**A TAREFA**
Por favor, transcreva sem nenhuma alteração tudo o que vai de "Quando perguntaram ao" até "tirar desse impasse?" no texto sobre o Brexit.

**TEXTO CITADO**
>>>

Žižek: Precisamos entender a esquerda que apoiou o Brexit

Não vamos competir com os populistas de direita. Não vamos permitir que eles definam os termos da luta.

No blog da Boitempo

Quando perguntaram ao camarada Stalin no final dos anos 1920 o que ele achava pior, a direita ou a esquerda, ele imediatamente rebateu: “Os dois são piores!” E essa é minha primeira reação ao Brexit. A Europa está presa agora em um círculo vicioso, oscilando entre dois falsos opostos: de um lado, a rendição ao capitalismo global, e de outro, a sujeição a populismo anti-imigração. É preciso colocar a pergunta: qual é o tipo de política capaz de nos tirar desse impasse?

O capitalismo global tem se caracterizado cada vez mais por acordos comerciais negociados a portas fechadas como o TISA ou o TTIP (Parceria Transatlântica de Comércio e Investimento). Discuti a dimensão e o significado do TISA aqui, e também não há dúvida sobre o impacto social do TTIP: ele representa nada menos do que um ataque brutal à democracia. Talvez o exemplo mais explícito seja o caso dos ISDSs (Mecanismos de Resolução de Litígios entre Investidores e o Estado), que basicamente permitem que empresas processem governos se suas políticas ferirem sua margem de lucro. Para resumir, isso significa que corporações transnacionais (que não foram eleitas) podem simplesmente ditar as políticas de governos democraticamente eleitos.

<<<

**MATERIAL FORNECIDO**

>>>

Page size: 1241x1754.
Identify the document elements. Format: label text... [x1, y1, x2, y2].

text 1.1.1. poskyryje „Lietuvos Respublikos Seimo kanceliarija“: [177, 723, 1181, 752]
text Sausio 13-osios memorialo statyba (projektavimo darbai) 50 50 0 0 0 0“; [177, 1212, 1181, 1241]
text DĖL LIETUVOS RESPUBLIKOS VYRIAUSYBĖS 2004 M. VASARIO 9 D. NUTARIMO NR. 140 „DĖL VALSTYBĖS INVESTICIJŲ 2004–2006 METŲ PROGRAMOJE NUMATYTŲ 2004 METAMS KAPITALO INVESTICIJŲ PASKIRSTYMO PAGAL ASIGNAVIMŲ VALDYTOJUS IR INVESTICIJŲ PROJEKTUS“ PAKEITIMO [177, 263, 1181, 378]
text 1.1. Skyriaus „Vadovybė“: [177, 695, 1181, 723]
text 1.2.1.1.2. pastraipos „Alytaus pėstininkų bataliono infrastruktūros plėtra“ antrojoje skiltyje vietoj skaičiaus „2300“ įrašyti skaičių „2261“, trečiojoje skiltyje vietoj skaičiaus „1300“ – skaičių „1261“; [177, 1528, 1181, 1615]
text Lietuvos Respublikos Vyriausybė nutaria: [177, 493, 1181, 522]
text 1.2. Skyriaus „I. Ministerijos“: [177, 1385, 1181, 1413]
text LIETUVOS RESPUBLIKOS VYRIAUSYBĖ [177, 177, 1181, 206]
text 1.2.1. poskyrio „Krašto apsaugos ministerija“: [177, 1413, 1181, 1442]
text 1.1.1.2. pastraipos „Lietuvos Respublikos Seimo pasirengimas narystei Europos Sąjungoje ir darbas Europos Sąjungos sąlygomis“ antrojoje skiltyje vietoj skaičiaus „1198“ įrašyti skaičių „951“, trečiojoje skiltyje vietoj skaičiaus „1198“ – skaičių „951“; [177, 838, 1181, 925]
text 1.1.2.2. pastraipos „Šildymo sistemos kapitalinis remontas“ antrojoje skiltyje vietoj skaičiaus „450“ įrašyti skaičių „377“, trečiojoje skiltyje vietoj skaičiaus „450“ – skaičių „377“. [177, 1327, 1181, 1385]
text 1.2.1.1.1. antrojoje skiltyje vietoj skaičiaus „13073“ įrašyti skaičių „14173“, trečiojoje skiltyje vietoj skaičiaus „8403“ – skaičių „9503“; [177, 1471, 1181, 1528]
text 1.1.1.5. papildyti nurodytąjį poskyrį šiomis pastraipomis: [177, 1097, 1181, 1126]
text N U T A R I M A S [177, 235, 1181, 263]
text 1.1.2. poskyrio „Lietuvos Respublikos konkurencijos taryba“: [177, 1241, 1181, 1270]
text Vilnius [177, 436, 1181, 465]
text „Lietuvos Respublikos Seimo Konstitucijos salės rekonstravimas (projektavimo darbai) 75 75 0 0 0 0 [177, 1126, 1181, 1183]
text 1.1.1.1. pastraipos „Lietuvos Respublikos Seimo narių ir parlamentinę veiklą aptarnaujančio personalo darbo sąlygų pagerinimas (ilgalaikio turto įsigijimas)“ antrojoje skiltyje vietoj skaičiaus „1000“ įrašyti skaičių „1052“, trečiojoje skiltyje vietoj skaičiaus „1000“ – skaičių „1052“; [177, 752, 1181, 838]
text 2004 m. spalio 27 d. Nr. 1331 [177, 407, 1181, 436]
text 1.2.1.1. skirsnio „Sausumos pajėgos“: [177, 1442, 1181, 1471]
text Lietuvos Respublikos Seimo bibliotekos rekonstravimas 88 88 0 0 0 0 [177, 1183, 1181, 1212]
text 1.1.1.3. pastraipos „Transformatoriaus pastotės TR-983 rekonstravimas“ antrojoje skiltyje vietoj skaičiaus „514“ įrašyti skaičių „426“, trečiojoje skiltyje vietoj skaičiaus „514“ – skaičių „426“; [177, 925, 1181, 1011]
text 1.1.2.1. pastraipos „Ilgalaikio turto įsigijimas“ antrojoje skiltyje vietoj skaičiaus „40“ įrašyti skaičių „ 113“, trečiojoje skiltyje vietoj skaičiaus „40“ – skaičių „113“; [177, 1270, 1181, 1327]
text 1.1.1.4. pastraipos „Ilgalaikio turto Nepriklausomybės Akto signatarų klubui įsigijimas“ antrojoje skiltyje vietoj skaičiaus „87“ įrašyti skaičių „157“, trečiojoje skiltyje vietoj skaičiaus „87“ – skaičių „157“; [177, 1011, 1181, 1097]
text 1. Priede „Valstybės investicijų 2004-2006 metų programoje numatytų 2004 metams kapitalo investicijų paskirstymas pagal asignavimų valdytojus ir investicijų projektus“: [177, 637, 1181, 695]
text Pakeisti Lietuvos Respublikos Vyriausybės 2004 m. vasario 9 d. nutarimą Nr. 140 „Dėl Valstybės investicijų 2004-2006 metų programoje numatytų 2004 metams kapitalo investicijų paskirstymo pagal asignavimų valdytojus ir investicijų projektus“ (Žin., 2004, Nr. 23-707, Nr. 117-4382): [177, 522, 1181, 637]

<<<

**O RESULTADO**
Quando perguntaram ao camarada Stalin no final dos anos 1920 o que ele achava pior, a direita ou a esquerda, ele imediatamente rebateu: “Os dois são piores!” E essa é minha primeira reação ao Brexit. A Europa está presa agora em um círculo vicioso, oscilando entre dois falsos opostos: de um lado, a rendição ao capitalismo global, e de outro, a sujeição a populismo anti-imigração. É preciso colocar a pergunta: qual é o tipo de política capaz de nos tirar desse impasse?